» TASK TO CARRY OUT
Reproduce verbatim the part of the listing that opens with the line containing "Actual, Predicted" and runs through the end of the listing, including both ends, and omit the pictures from your answer.
Start of SOURCE DATA
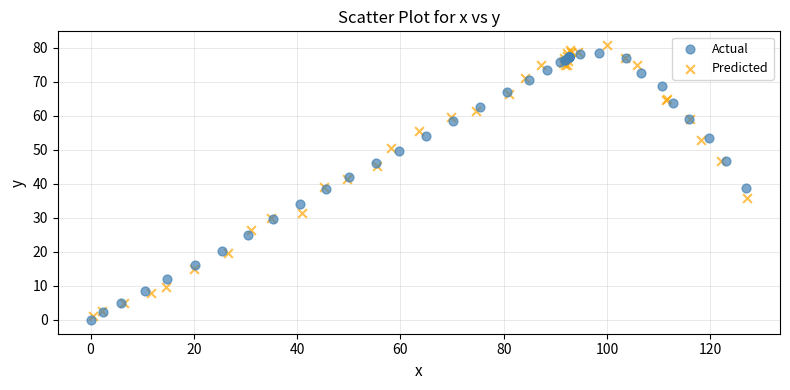

What are all the series names shown in the legend?

Actual, Predicted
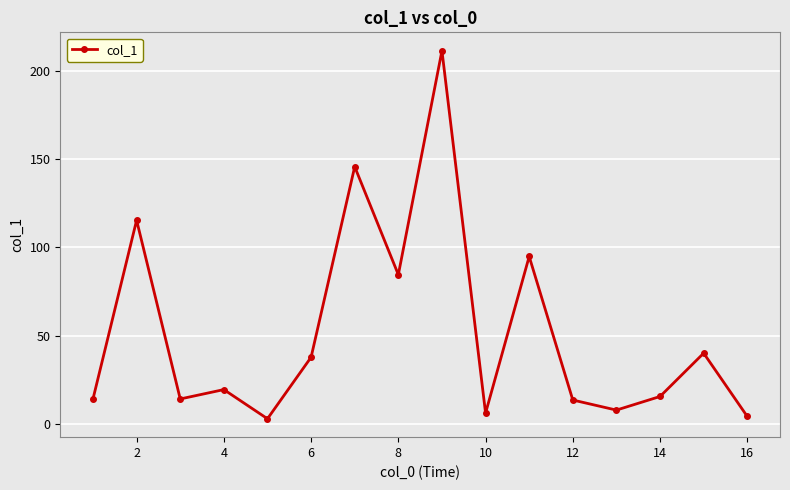

How many interior local peaks (higher than both neighbors) does the data have?

6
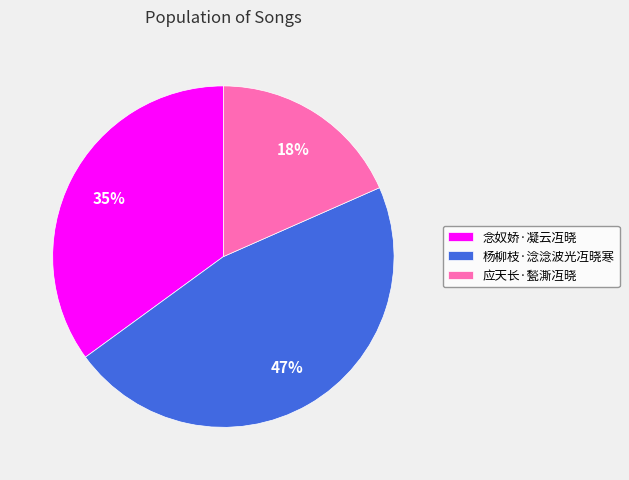

What percentage is the 应天长·甃澌冱晓 slice, to the nearest percent?

18%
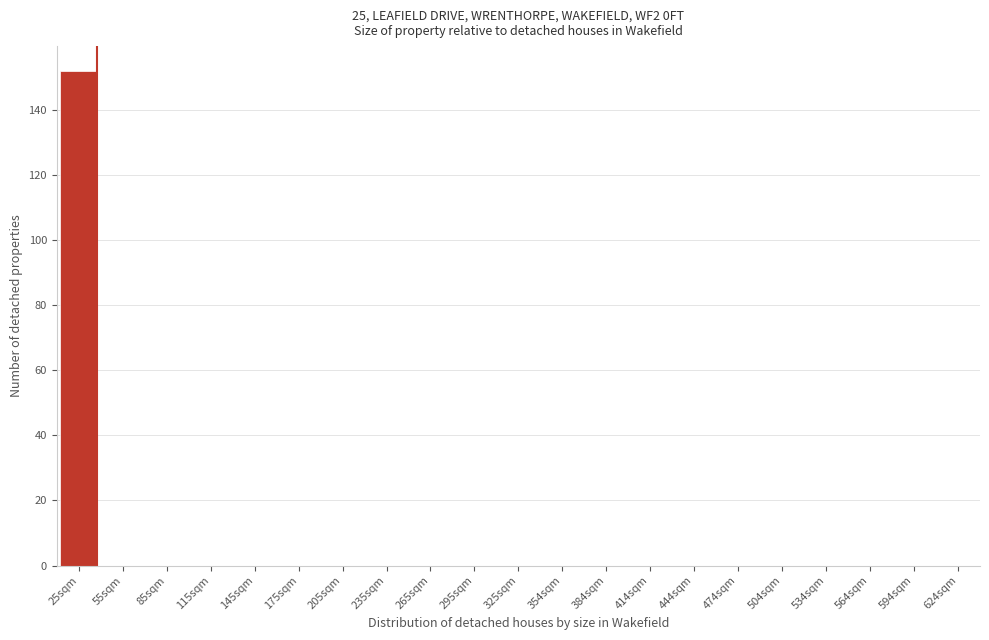

Reading right to left, what are all the values shown in this chart?

624sqm=0	594sqm=0	564sqm=0	534sqm=0	504sqm=0	474sqm=0	444sqm=0	414sqm=0	384sqm=0	354sqm=0	325sqm=0	295sqm=0	265sqm=0	235sqm=0	205sqm=0	175sqm=0	145sqm=0	115sqm=0	85sqm=0	55sqm=0	25sqm=152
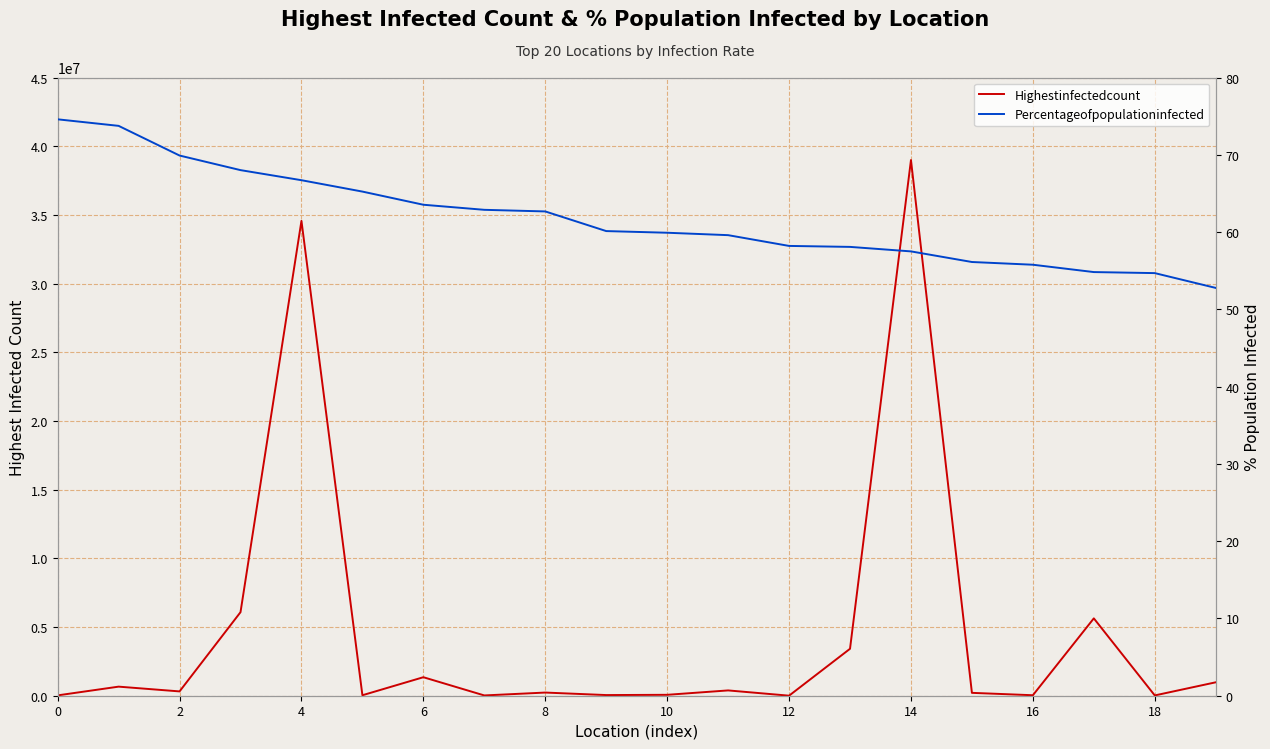

Count the number of categories in the chart.

20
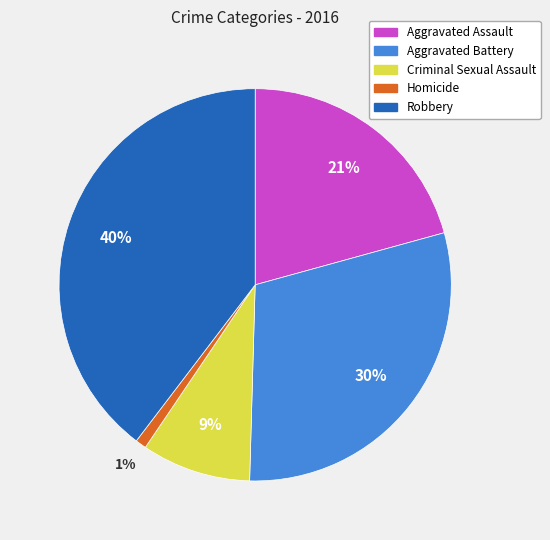

The Aggravated Assault slice represents 21% of the pie. True or false?

True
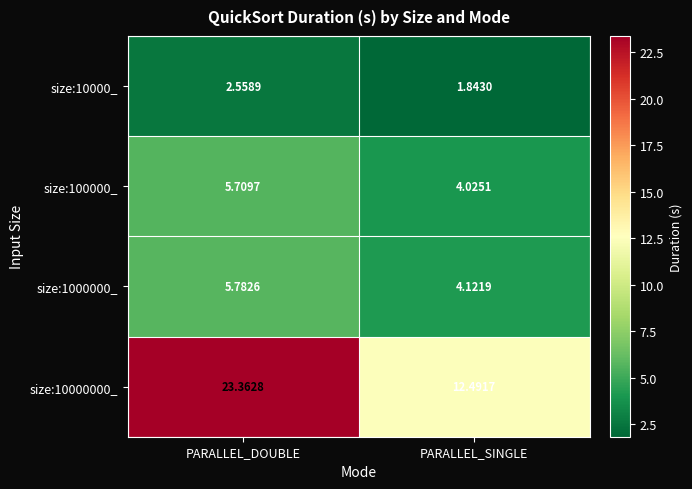

List the series in order of their peak value, lowest first.

size:10000_, size:100000_, size:1000000_, size:10000000_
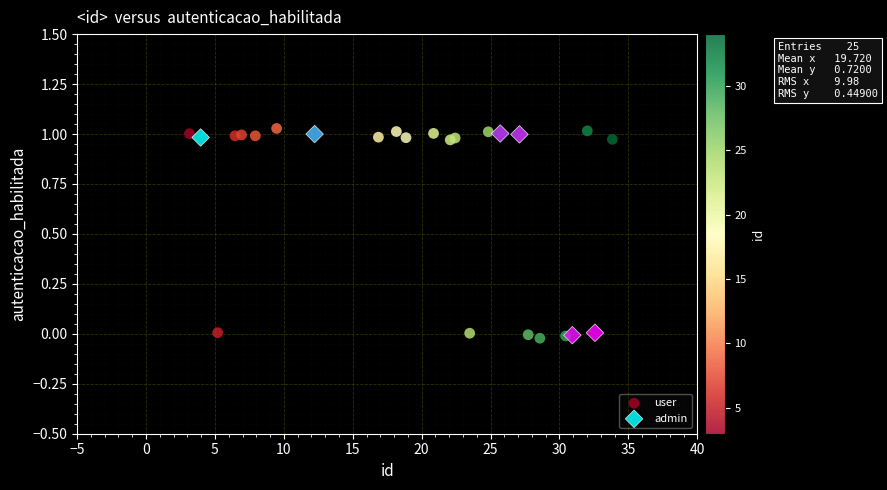

Which series has the widest spread of Y values?

user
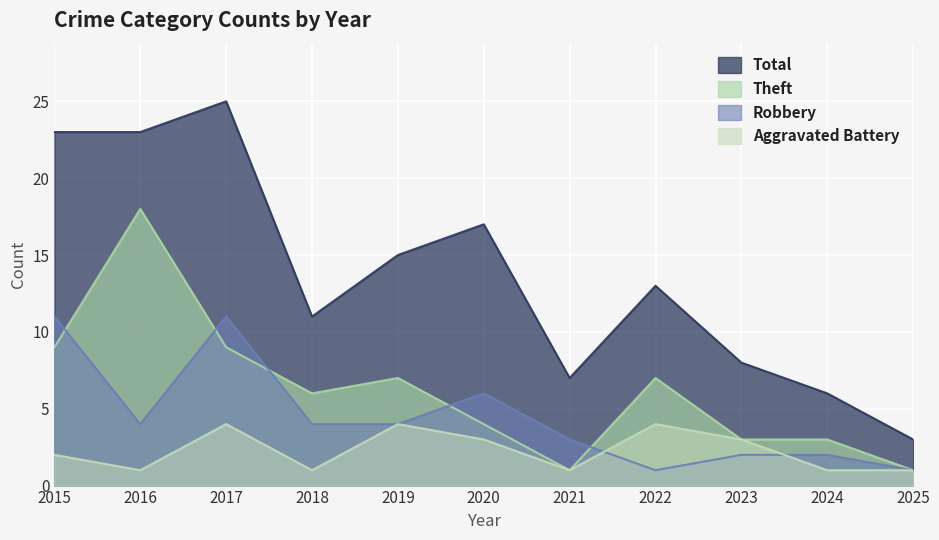

Reading left to right, transcribe all the data shown in this chart.

Aggravated Battery: 2	1	4	1	4	3	1	4	3	1	1
Robbery: 11	4	11	4	4	6	3	1	2	2	1
Theft: 9	18	9	6	7	4	1	7	3	3	1
Total: 23	23	25	11	15	17	7	13	8	6	3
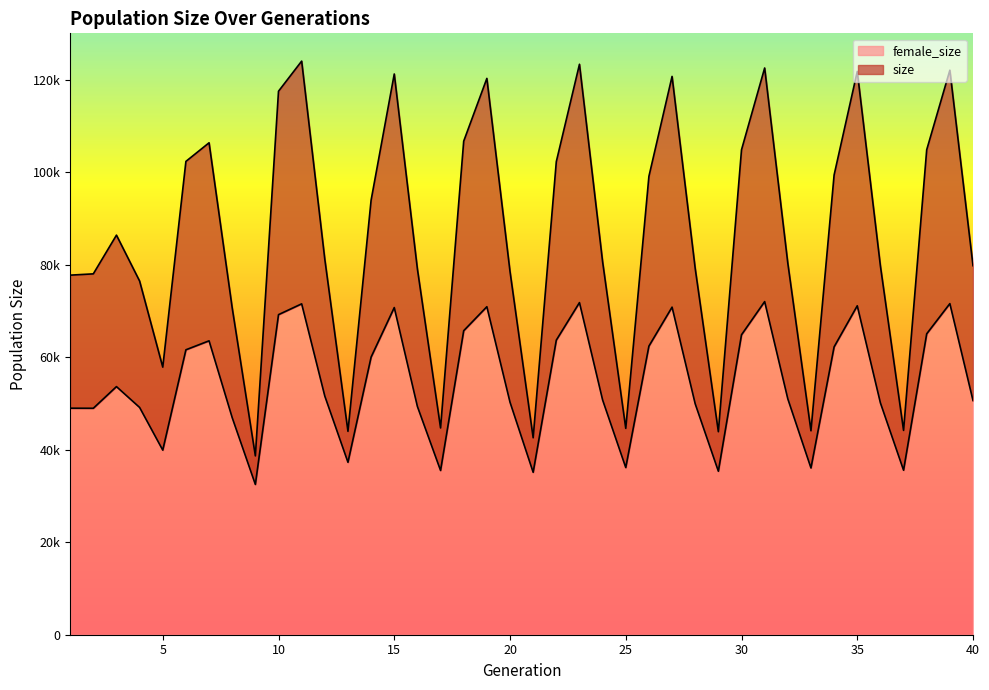

At which label is female_size closest to 52249?

12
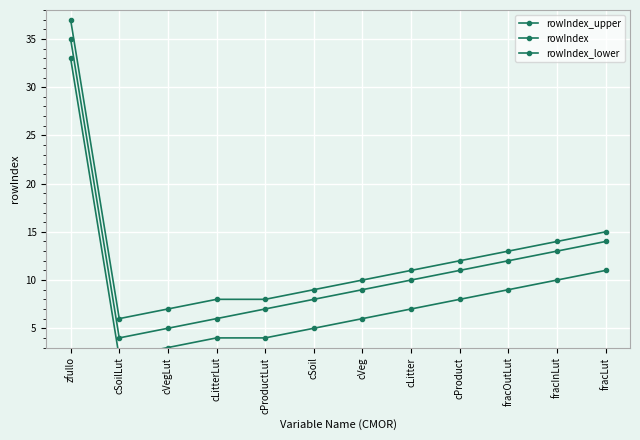

Reading left to right, extract all data points from this chart.

rowIndex_upper: 37	6	7	8	8	9	10	11	12	13	14	15
rowIndex: 35	4	5	6	7	8	9	10	11	12	13	14
rowIndex_lower: 33	2	3	4	4	5	6	7	8	9	10	11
End of SOURCE DATA
» OUTPUT
Actual, Predicted

How many interior local peaks (higher than both neighbors) does the data have?

6

What percentage is the 应天长·甃澌冱晓 slice, to the nearest percent?

18%

Reading right to left, what are all the values shown in this chart?

624sqm=0	594sqm=0	564sqm=0	534sqm=0	504sqm=0	474sqm=0	444sqm=0	414sqm=0	384sqm=0	354sqm=0	325sqm=0	295sqm=0	265sqm=0	235sqm=0	205sqm=0	175sqm=0	145sqm=0	115sqm=0	85sqm=0	55sqm=0	25sqm=152

Count the number of categories in the chart.

20

The Aggravated Assault slice represents 21% of the pie. True or false?

True

List the series in order of their peak value, lowest first.

size:10000_, size:100000_, size:1000000_, size:10000000_

Which series has the widest spread of Y values?

user

Reading left to right, transcribe all the data shown in this chart.

Aggravated Battery: 2	1	4	1	4	3	1	4	3	1	1
Robbery: 11	4	11	4	4	6	3	1	2	2	1
Theft: 9	18	9	6	7	4	1	7	3	3	1
Total: 23	23	25	11	15	17	7	13	8	6	3

At which label is female_size closest to 52249?

12

Reading left to right, extract all data points from this chart.

rowIndex_upper: 37	6	7	8	8	9	10	11	12	13	14	15
rowIndex: 35	4	5	6	7	8	9	10	11	12	13	14
rowIndex_lower: 33	2	3	4	4	5	6	7	8	9	10	11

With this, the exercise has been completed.